I realize I’ve just spent a lot of time discussing technical rules for icon design. But, that doesn’t mean you can’t flex your creative muscles to make them unique!
If your icons are part of your website’s recognizable branding, they should only look like your icons. Let’s take a look at some icons for the navigation app Waze.
These icons adopt a colorful, expressive, almost cartoonish style. This conveys a fun aesthetic that aligns with the Waze interface and brand.
Google’s icons, by contrast, are simpler. The stripped-back design is ultimately functional and straightforward, but color aids in distinguishing different categories of places.
Waze and Google Maps are similar in nature — both provide users with directions. While their services overlap, their icons are unique to their brand, and, therefore, recognizable.
7. Test your icons.
The only way to know if your icon set is truly effective is to test it with real people. This doesn’t need to be super formal — try showing your icons to a friend or teammate and ask them what they think each icon is, or to say the first thing they think of when they see it.
Like all things design, don’t expect to nail your icon set on the first try. You’ll most likely have to iterate on your designs before ending up with a set you feel comfortable launching. See our Ultimate Guide to User Testing for more tips for this phase of the process.
Icon Design Resources
There are a variety of resources available to help with the process of designing an icon set for your website. You can use these resources to reference other icons for inspiration or download premade icon sets that you can customize to fit your website and brand needs.
Material Design is Google’s open-source platform that provides information on typography, web accessibility, and other digital guides. You can download icons and customize them to your brand needs.
Streamline Icons features over 30,000 pre-designed icons that are available for download. Their free “Essential Icons” pack features commonly used symbols for email and music functions, and their paid “Ultimate Pack” includes niche icons like travel and ecology symbols.
Nucleo allows you to select, customize, and download icons within their app. Pricing varies depending on the number of users on an account.
Animaticons offers downloads of animated icons, which can give your site a unique user experience. You can choose from five different icon sets that range in price from free - $5.
Free Design Resources offers various icon packs to download and use on your website, like iOS tab bar icons.
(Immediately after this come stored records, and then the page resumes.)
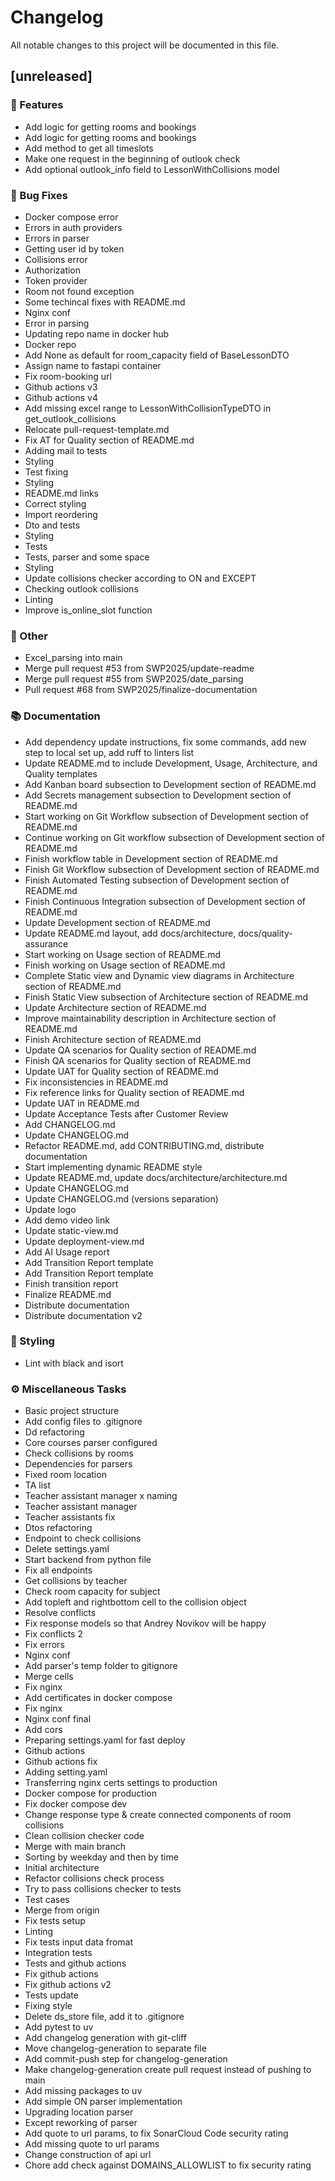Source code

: # Changelog

All notable changes to this project will be documented in this file.

## [unreleased]

### 🚀 Features

- Add logic for getting rooms and bookings
- Add logic for getting rooms and bookings
- Add method to get all timeslots
- Make one request in the beginning of outlook check
- Add optional outlook_info field to LessonWithCollisions model

### 🐛 Bug Fixes

- Docker compose error
- Errors in auth providers
- Errors in parser
- Getting user id by token
- Collisions error
- Authorization
- Token provider
- Room not found exception
- Some techincal fixes with README.md
- Nginx conf
- Error in parsing
- Updating repo name in docker hub
- Docker repo
- Add None as default for room_capacity field of BaseLessonDTO
- Assign name to fastapi container
- Fix room-booking url
- Github actions v3
- Github actions v4
- Add missing excel range to LessonWithCollisionTypeDTO in get_outlook_collisions
- Relocate pull-request-template.md
- Fix AT for Quality section of README.md
- Adding mail to tests
- Styling
- Test fixing
- Styling
- README.md links
- Correct styling
- Import reordering
- Dto and tests
- Styling
- Tests
- Tests, parser and some space
- Styling
- Update collisions checker according to ON and EXCEPT
- Checking outlook collisions
- Linting
- Improve is_online_slot function

### 💼 Other

- Excel_parsing into main
- Merge pull request #53 from SWP2025/update-readme
- Merge pull request #55 from SWP2025/date_parsing
- Pull request #68 from SWP2025/finalize-documentation

### 📚 Documentation

- Add dependency update instructions, fix some commands, add new step to local set up, add ruff to linters list
- Update README.md to include Development, Usage, Architecture, and Quality templates
- Add Kanban board subsection to Development section of README.md
- Add Secrets management subsection to Development section of README.md
- Start working on Git Workflow subsection of Development section of README.md
- Continue working on Git workflow subsection of Development section of README.md
- Finish workflow table in Development section of README.md
- Finish Git Workflow subsection of Development section of README.md
- Finish Automated Testing subsection of Development section of README.md
- Finish Continuous Integration subsection of Development section of README.md
- Update Development section of README.md
- Update README.md layout, add docs/architecture, docs/quality-assurance
- Start working on Usage section of README.md
- Finish working on Usage section of README.md
- Complete Static view and Dynamic view diagrams in Architecture section of README.md
- Finish Static View subsection of Architecture section of README.md
- Update Architecture section of README.md
- Improve maintainability description in Architecture section of README.md
- Finish Architecture section of README.md
- Update QA scenarios for Quality section of README.md
- Finish QA scenarios for Quality section of README.md
- Update UAT for Quality section of README.md
- Fix inconsistencies in README.md
- Fix reference links for Quality section of README.md
- Update UAT in README.md
- Update Acceptance Tests after Customer Review
- Add CHANGELOG.md
- Update CHANGELOG.md
- Refactor README.md, add CONTRIBUTING.md, distribute documentation
- Start implementing dynamic README style
- Update README.md, update docs/architecture/architecture.md
- Update CHANGELOG.md
- Update CHANGELOG.md (versions separation)
- Update logo
- Add demo video link
- Update static-view.md
- Update deployment-view.md
- Add AI Usage report
- Add Transition Report template
- Add Transition Report template
- Finish transition report
- Finalize README.md
- Distribute documentation
- Distribute documentation v2

### 🎨 Styling

- Lint with black and isort

### ⚙️ Miscellaneous Tasks

- Basic project structure
- Add config files to .gitignore
- Dd refactoring
- Core courses parser configured
- Check collisions by rooms
- Dependencies for parsers
- Fixed room location
- TA list
- Teacher assistant manager x naming
- Teacher assistant manager
- Teacher assistants fix
- Dtos refactoring
- Endpoint to check collisions
- Delete settings.yaml
- Start backend from python file
- Fix all endpoints
- Get collisions by teacher
- Check room capacity for subject
- Add topleft and rightbottom cell to the collision object
- Resolve conflicts
- Fix response models so that Andrey Novikov will be happy
- Fix conflicts 2
- Fix errors
- Nginx conf
- Add parser's temp folder to gitignore
- Merge cells
- Fix nginx
- Add certificates in docker compose
- Fix nginx
- Nginx conf final
- Add cors
- Preparing settings.yaml for fast deploy
- Github actions
- Github actions fix
- Adding setting.yaml
- Transferring nginx certs settings to production
- Docker compose for production
- Fix docker compose dev
- Change response type & create connected components of room collisions
- Clean collision checker code
- Merge with main branch
- Sorting by weekday and then by time
- Initial architecture
- Refactor collisions check process
- Try to pass collisions checker to tests
- Test cases
- Merge from origin
- Fix tests setup
- Linting
- Fix tests input data fromat
- Integration tests
- Tests and github actions
- Fix github actions
- Fix github actions v2
- Tests update
- Fixing style
- Delete ds_store file, add it to .gitignore
- Add pytest to uv
- Add changelog generation with git-cliff
- Move changelog-generation to separate file
- Add commit-push step for changelog-generation
- Make changelog-generation create pull request instead of pushing to main
- Add missing packages to uv
- Add simple ON parser implementation
- Upgrading location parser
- Except reworking of parser
- Add quote to url params, to fix SonarCloud Code security rating
- Add missing quote to url params
- Change construction of api url
- Chore add check against DOMAINS_ALLOWLIST to fix security rating

<!-- generated by git-cliff -->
Some sets are free, some are paid, and you can filter icons by their compatibility with your favorite design software like Illustrator, Figma, or Sketch.
Icons are necessary elements of your site.
Ultimately, well-designed icons are essential to creating a seamless user experience.
You want your website visitors to enjoy their time on your site and complete your desired action, whether it’s purchasing a product or signing up for a newsletter.
Icons can help you guide users through different processes, getting rid of the need for large quantities of explanatory text. Recognizable images also make it easier for users from all over the world to interact with your content.
If you take the time to understand the purpose the icons on your site will serve and design them while maintaining stylistic consistency, your users will be delighted, have fun taking action on your site, and want to keep coming back.
Design your first icon set.
Ultimately, well-designed icons are essential to creating a seamless user experience. You want your users to enjoy themselves and complete the desired action, whether it’s purchasing a product or signing up for a newsletter.
No matter what website or app you’re building, icons will probably make up much of your interface, so it’s important to understand what makes the best icons successful. As a UX designer, your primary goal should be to convey the meanings of your icons as clearly as possible, while injecting some creativity when you can.